D-Wave CEO Alan Baratz on the Path to Profitable Quantum Computing | QBTS Interview

Key Concepts

• Quantum Annealing: A specialized quantum computing approach optimized for solving complex business optimization problems (e.g., logistics, scheduling).
• Gate Model Quantum Computing: A universal approach capable of solving differential equations, essential for quantum chemistry and materials science.
• Quantum Error Correction (QEC): The process of detecting and fixing errors in quantum computations; critical for gate model systems.
• Erasure Error: A specific type of error where qubit information is lost; accounts for 90% of errors in gate model systems.
• Dual-Rail Qubit: A superconducting qubit architecture that allows for the detection of erasure errors, significantly simplifying error correction.
• Fluxonium vs. Transmon: Different superconducting qubit designs; D-Wave is investigating fluxonium for potential control advantages over the industry-standard transmon.
• Hybrid Classical-Quantum Workflow: Combining classical supercomputing with quantum processing to solve large-scale, commercial-grade problems.
• Quantum Supremacy: The milestone where a quantum computer solves a problem that is practically impossible for classical supercomputers to solve in a reasonable timeframe.

1. Quantum Annealing vs. Gate Model

Dr. Alan Baratz emphasizes that these two approaches are complementary rather than competitive:

• Annealing: Highly mature, commercialized today, and excels at optimization. It does not require complex error correction to provide useful results.
• Gate Model: Currently in the R&D phase. It is required for quantum chemistry and materials design but faces significant hurdles regarding noise and error rates.
• D-Wave’s Strategy: D-Wave is the only company pursuing both, aiming to address the full spectrum of quantum use cases.

2. The "Dual-Rail" Breakthrough

D-Wave’s acquisition of Quantum Circuits, Inc. (QCI) provided a revolutionary technology:

• The Problem: Superconducting qubits are 1,000x faster than other modalities (like trapped ions) but are notoriously difficult to error-correct, often requiring 1,000 physical qubits per logical qubit.
• The Solution: The dual-rail qubit acts as a "self-reporting" system. If a photon is lost (an erasure error), the qubit "raises its hand."
• The Result: This allows for error correction with ~100 physical qubits or fewer, combining the high speed of superconducting systems with the high fidelity of trapped-ion systems.

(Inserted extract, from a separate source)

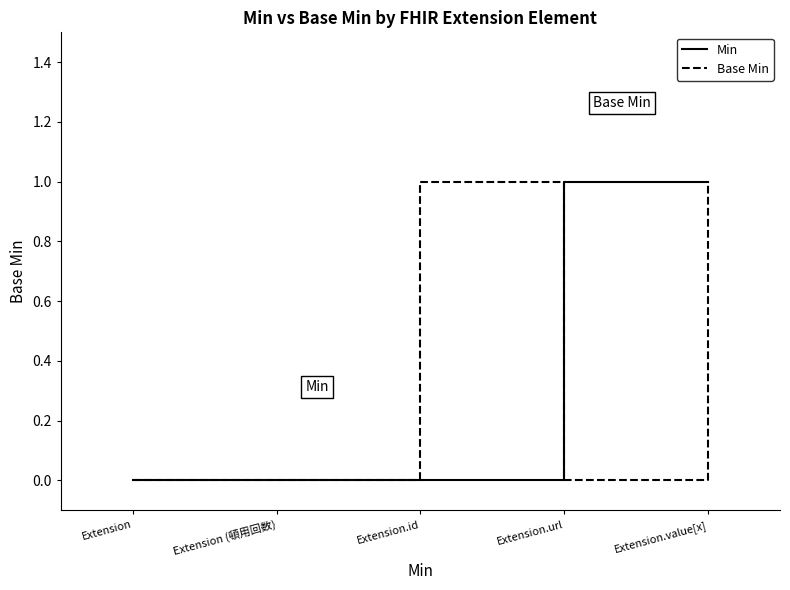

How many series are shown in this chart?

2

3. Real-World Applications and Case Studies

• Missile Defense (Anduril/Davidson Technologies): Used annealing to simulate 500 incoming missiles. The quantum-enhanced solution was 10x faster and achieved a 10% higher interception rate than classical methods.
• Chemical Production (BASF): Used hybrid solvers to optimize production scheduling, reducing computation time from 10 hours to 5 seconds, enabling real-time re-optimization.
• Telecommunications (NTT Docomo): Optimized cell tower paging messages, supporting 15% more phones per tower and reducing infrastructure costs.
• Generative AI (Shionogi): Retrained a large language model for molecular discovery on a D-Wave system, resulting in molecular structures that more closely resembled the target dataset than those produced by classical training.

4. Business Model and Financial Outlook

• Dual Revenue Streams: D-Wave utilizes both "Quantum-as-a-Service" (recurring revenue) and direct system sales (upfront revenue).
• Growth: The company reported over $32 million in bookings in the first two months of 2026, exceeding the total for the previous year.
• Profitability: Dr. Baratz projects that D-Wave can reach profitability using its annealing systems alone, without needing to wait for the full commercialization of gate model systems.
• Margins: Current margins are in the 80%–85% range. Even with the higher costs of future gate model systems, the company targets margins north of 60%–70%.

5. Notable Quotes

• "There’s no evidence at all that a gate model system will be able to solve any useful problem without error correction." — Dr. Alan Baratz
• "We’re the only company in the world that’s been able to demonstrate [quantum supremacy] on a useful, real-world problem." — Dr. Alan Baratz
• "We now have excellent balance between building the next great thing and getting products into the market to help our customers derive value from them." — Dr. Alan Baratz

6. Synthesis and Conclusion

D-Wave is positioning itself as a dual-threat in the quantum industry. By leveraging the immediate commercial viability of quantum annealing for optimization problems, they are generating revenue and building customer trust. Simultaneously, their acquisition of dual-rail qubit technology provides a high-speed, error-efficient path to the future of gate model computing. The company’s shift toward a "production-first" culture, combined with a strong cash position and a clear roadmap to profitability, distinguishes them from competitors who remain focused primarily on long-term R&D.